**Supplied information:**

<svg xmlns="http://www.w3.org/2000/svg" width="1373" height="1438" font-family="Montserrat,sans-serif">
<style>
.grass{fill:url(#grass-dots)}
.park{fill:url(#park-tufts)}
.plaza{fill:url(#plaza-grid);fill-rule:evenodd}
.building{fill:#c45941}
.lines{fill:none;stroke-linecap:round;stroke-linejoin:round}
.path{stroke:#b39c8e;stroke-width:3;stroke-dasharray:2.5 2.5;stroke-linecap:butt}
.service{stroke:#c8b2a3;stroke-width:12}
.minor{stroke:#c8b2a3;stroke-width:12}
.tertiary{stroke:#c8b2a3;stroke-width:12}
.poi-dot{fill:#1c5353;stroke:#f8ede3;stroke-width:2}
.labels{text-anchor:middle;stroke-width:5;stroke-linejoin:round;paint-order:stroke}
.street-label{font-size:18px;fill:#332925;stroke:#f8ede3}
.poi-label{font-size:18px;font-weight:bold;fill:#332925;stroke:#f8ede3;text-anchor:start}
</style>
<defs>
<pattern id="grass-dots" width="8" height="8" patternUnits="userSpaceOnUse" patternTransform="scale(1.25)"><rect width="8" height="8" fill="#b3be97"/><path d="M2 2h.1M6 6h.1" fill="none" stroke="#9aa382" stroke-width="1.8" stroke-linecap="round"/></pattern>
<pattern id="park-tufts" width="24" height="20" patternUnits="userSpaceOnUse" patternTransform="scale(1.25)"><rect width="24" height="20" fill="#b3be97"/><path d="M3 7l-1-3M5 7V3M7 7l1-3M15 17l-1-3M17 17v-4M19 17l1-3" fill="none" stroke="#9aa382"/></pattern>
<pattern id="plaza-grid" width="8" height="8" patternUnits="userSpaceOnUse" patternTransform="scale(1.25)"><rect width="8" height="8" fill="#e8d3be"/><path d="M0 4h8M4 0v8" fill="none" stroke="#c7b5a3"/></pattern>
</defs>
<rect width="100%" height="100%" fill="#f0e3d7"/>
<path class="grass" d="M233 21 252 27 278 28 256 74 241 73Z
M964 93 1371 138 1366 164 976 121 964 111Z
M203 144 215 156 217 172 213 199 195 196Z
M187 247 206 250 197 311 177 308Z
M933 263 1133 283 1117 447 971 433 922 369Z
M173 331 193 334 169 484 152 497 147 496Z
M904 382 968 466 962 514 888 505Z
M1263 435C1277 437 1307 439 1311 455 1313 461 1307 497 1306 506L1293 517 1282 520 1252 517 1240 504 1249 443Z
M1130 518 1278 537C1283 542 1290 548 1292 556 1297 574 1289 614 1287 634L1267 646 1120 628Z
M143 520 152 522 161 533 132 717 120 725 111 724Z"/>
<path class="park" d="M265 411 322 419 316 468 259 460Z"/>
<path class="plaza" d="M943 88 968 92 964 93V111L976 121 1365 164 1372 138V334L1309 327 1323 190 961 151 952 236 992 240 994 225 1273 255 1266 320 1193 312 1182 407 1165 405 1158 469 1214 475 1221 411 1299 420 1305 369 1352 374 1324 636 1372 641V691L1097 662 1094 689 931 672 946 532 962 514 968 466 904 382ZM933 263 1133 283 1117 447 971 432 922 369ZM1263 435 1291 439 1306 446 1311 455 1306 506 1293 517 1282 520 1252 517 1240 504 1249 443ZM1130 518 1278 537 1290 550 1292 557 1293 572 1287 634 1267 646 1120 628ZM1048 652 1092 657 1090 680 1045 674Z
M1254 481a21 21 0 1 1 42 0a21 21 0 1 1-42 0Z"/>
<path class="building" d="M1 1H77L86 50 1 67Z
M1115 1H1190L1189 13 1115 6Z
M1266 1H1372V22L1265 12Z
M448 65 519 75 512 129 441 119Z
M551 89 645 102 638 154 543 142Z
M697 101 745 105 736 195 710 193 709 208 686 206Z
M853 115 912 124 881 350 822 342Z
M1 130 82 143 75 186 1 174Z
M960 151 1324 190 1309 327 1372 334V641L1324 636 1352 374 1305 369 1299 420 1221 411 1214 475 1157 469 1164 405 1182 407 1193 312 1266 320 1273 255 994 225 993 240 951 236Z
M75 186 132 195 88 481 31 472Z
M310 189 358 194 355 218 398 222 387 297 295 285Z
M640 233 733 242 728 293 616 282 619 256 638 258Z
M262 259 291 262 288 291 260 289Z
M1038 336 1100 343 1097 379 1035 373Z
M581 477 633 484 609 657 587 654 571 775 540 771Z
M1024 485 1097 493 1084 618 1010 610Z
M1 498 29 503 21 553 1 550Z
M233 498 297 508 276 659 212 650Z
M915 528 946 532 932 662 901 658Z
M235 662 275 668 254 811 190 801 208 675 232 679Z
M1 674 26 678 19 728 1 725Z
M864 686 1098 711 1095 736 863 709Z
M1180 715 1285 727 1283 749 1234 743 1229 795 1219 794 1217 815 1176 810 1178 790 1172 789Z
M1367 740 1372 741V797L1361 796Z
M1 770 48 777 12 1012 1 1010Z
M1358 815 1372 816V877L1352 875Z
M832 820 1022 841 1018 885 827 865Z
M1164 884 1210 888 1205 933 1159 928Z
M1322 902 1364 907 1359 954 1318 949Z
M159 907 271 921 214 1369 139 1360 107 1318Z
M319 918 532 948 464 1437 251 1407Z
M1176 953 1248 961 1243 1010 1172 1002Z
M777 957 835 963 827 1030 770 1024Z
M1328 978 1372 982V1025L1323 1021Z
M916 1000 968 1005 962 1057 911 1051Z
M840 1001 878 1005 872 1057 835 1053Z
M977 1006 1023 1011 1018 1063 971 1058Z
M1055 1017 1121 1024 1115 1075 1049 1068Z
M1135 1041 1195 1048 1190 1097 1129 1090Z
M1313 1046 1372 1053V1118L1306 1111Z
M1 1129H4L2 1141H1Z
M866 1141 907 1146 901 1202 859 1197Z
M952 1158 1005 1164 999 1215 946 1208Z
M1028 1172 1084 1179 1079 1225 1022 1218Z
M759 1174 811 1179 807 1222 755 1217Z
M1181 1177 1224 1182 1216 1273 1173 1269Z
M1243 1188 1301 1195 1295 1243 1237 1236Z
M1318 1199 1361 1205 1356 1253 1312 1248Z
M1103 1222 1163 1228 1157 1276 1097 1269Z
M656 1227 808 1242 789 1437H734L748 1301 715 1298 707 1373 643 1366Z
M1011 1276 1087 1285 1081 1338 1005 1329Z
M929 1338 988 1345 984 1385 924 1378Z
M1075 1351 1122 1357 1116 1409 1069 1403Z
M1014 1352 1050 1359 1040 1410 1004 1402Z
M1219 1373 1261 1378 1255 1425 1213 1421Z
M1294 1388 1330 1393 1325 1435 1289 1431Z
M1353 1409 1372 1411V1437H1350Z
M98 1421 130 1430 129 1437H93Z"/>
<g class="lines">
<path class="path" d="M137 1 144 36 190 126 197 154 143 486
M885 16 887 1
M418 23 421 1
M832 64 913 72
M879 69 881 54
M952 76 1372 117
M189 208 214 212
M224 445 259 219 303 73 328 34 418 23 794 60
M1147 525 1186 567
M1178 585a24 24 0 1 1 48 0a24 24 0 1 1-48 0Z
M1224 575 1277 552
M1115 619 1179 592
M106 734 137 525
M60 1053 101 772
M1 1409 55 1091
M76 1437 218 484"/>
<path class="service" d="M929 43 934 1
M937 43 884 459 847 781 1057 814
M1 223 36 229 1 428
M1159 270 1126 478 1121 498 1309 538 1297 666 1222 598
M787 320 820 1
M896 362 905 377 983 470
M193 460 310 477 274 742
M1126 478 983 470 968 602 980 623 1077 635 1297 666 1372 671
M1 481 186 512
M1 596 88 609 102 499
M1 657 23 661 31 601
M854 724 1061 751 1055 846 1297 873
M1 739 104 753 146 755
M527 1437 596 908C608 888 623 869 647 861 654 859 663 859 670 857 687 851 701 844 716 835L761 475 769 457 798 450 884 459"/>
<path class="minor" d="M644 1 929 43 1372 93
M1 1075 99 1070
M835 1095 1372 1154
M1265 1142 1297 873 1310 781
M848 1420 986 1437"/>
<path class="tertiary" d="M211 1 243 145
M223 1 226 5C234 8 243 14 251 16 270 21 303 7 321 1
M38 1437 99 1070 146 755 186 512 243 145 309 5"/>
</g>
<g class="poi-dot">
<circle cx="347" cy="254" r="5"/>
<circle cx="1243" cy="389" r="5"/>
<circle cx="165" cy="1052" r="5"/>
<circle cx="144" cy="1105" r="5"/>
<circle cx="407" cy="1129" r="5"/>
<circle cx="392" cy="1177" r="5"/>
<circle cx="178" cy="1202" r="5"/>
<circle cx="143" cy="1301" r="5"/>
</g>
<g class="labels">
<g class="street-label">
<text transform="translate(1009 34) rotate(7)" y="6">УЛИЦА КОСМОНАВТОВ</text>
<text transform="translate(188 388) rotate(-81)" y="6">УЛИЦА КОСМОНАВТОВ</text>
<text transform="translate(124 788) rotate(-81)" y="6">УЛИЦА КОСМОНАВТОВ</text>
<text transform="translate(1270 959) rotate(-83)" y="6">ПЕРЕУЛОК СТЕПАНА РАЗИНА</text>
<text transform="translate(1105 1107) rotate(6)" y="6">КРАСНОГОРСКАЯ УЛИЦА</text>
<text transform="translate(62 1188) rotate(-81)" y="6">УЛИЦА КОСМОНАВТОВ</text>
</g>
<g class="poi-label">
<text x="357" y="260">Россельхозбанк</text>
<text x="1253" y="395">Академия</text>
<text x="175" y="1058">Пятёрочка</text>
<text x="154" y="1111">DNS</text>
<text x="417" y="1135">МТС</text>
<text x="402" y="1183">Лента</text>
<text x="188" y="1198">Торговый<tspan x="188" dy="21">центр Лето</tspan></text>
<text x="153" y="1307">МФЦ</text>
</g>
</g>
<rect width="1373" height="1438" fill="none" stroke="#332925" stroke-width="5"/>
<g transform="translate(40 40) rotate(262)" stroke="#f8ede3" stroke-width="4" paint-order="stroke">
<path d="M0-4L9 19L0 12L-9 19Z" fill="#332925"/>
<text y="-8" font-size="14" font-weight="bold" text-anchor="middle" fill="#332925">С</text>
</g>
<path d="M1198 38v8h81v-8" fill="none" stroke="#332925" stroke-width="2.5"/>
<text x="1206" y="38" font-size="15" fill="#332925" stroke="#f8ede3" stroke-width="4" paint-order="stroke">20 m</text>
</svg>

**Work instruction:**
Filter this listing and copy only the lines holding the word "tufts".

**Response to this exercise:**
.park{fill:url(#park-tufts)}
<pattern id="park-tufts" width="24" height="20" patternUnits="userSpaceOnUse" patternTransform="scale(1.25)"><rect width="24" height="20" fill="#b3be97"/><path d="M3 7l-1-3M5 7V3M7 7l1-3M15 17l-1-3M17 17v-4M19 17l1-3" fill="none" stroke="#9aa382"/></pattern>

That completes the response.